§ DESAFIO
Resuma em duas frases o trecho selecionado sobre o livro Diario de Irak.

§ TRECHO SELECIONADO
--
Sunday, 24 de November de 2024 ISSN 1519-7670 - Ano 24 - nº 1315

O repórter e o romancista no Iraque

DIÁRIO DE VARGAS LLOSA

Wladir Dupont (*)


Diario de Irak, Mario Vargas Llosa, 171 pp., Editora Aguilar/Santillana, selo Alfaguara, Buenos Aires, 2003. Preço: 25 pesos argentinos; exterior: US$ 8,50. E-mail: <info@alfaguara.com.ar>


O risonho e corpulento cidadão iraquiano Ahmad Hadi, jornalista e dramaturgo nascido no sul do pa&iiacute;s, região xiita, entre as cidades místicas de Nayaf e Kerbala, onde, ele garante, se produz "o melhor arroz de todo o Oriente Médio", será um dos poucos que trabalham com entusiasmo e otimismo em Bagdá, nem por isso sendo menos cauteloso por conta dos riscos de uma cruenta pós-guerra, contente sobretudo por poder escrever com "liberdade absoluta, como nunca houve na história do Iraque".

Ao longo de 35 anos de prepotência criminosa do agora patético prisioneiro Saddam Hussein e seu agonizante partido Baath, ele conta, os jornalistas, além de sofrer feroz perseguição da censura política, ganhavam cinco dólares por mês. Hoje ganham 200 dólares.

"Não é um belo progresso?", pergunta, rindo, ao escritor e também jornalista peruano Mario Vargas Llosa, que durante 12 dias, entre junho e julho de 2003, percorreu o Iraque para escrever uma série de reportagens e artigos, depois publicados no jornal espanhol El País e reproduzidos na imprensa brasileira pelo Estado de S. Paulo.

Oito reportagens e quatro artigos sobre a gente iraquiana e seu sofrimento estão agora reunidos em livro, Diario de Irak (169 pp., Aguilar), ilustrado com fotos de sua filha Morgana e há pouco lançado no México. O autor explica que decidiu armar esse livro "para corrigir as impressões equivocadas, ou imprecisas, de minha breve experiência iraquiana ? que poderiam ter deixado uma leitura fragmentada das matérias".

Preocupação talvez um pouco exagerada. Pois essa fragmentação que teme Vargas Llosa, inevitável no texto jornalístico, é neutralizada por sua competência como romancista, capaz de envolver o leitor na descrição minuciosa de um ambiente exótico, o som de um falar peculiar, o sabor de uma comida estranha, até mesmo o deslizar quase imperceptível do suor num rosto mais escuro.


"Tenho a sensação, ao andar pelo centro de Bagdá, de caminhar por um mundo conquistado pelo deserto circundante, que manchou com cor-de-terra as fachadas dos prédios, as praças e as árvores, os monumentos e até os rostos e roupas das pessoas. Os corpúsculos ressecados flutuam no ar e penetram na boca e nos narizes do transeunte, impregnando-os de um gosto arenoso…"
--
§ SEÇÃO DE DADOS

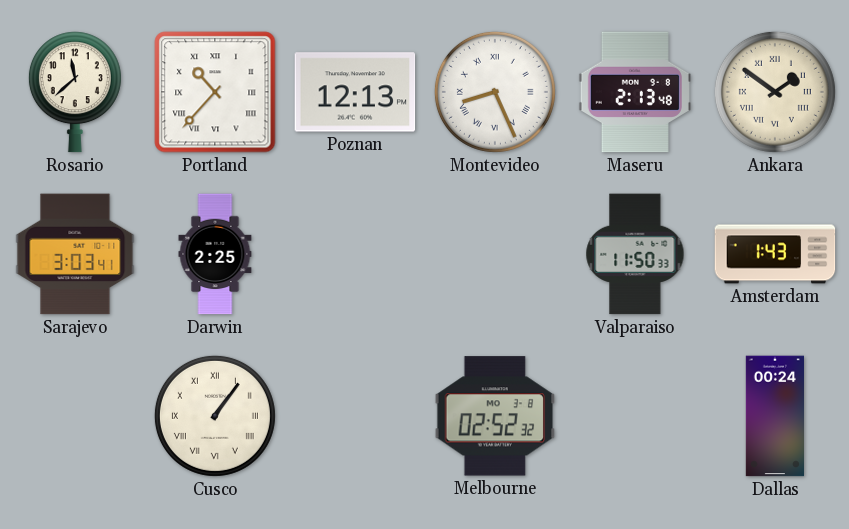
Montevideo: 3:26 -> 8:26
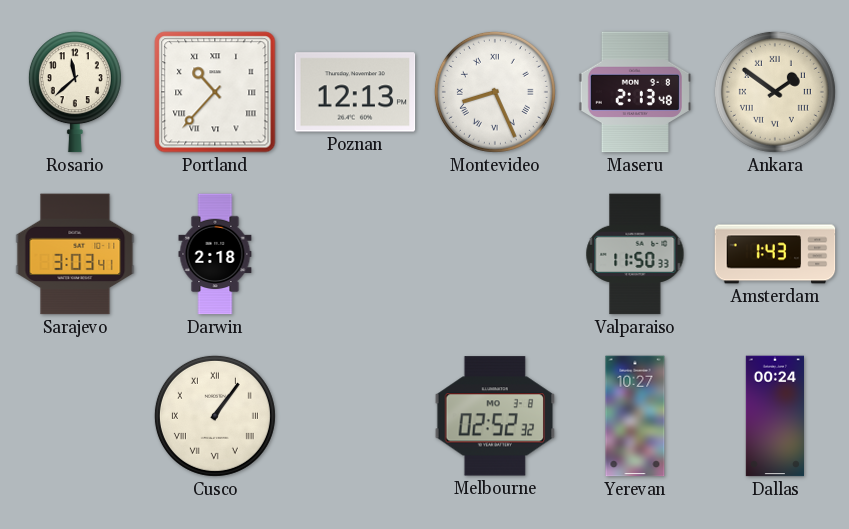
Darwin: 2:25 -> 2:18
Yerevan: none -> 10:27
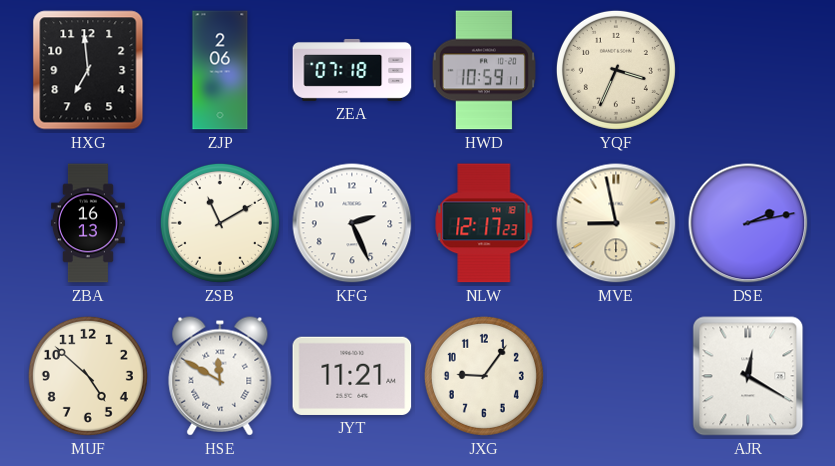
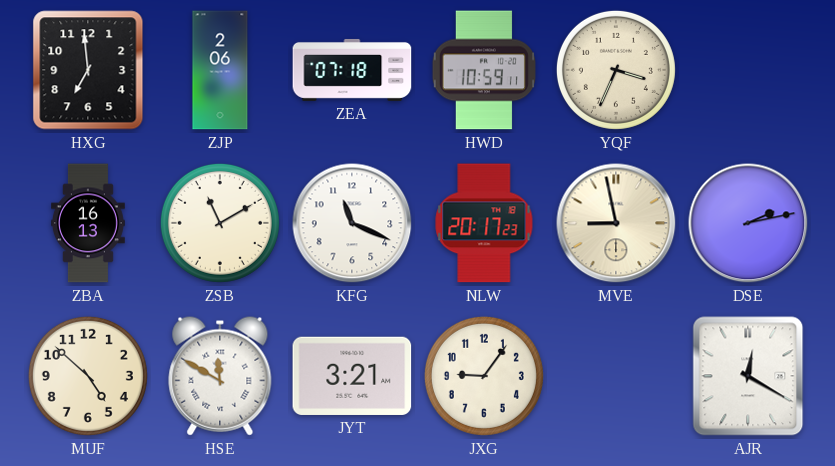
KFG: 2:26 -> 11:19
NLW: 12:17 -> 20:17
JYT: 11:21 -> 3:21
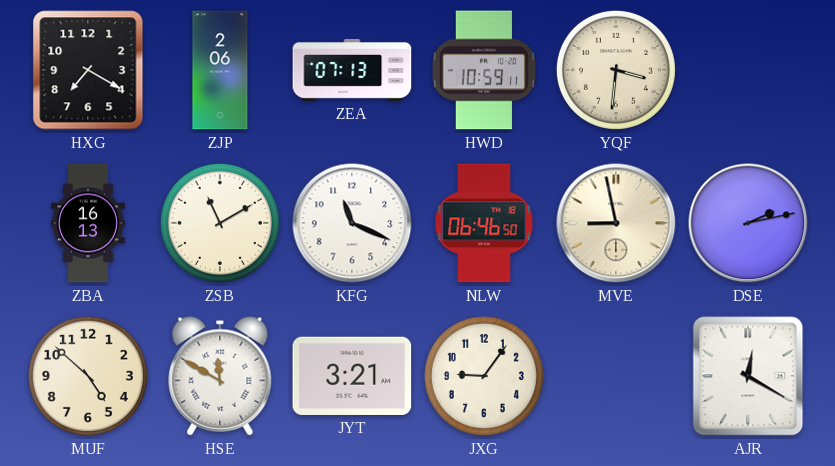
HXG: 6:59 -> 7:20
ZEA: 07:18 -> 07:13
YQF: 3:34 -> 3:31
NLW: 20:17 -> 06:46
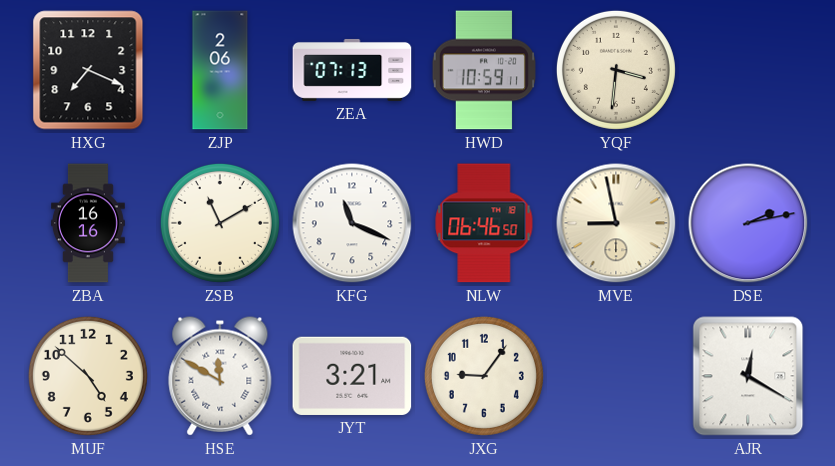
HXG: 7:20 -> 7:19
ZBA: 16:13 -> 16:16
--
§ EXERCÍCIO RESOLVIDO
Mario Vargas Llosa percorreu o Iraque durante 12 dias, entre junho e julho de 2003, e reuniu no livro Diario de Irak oito reportagens e quatro artigos sobre a gente iraquiana e seu sofrimento. Segundo o texto, a fragmentação que o autor temia é neutralizada por sua competência como romancista, capaz de envolver o leitor na descrição minuciosa de um ambiente exótico.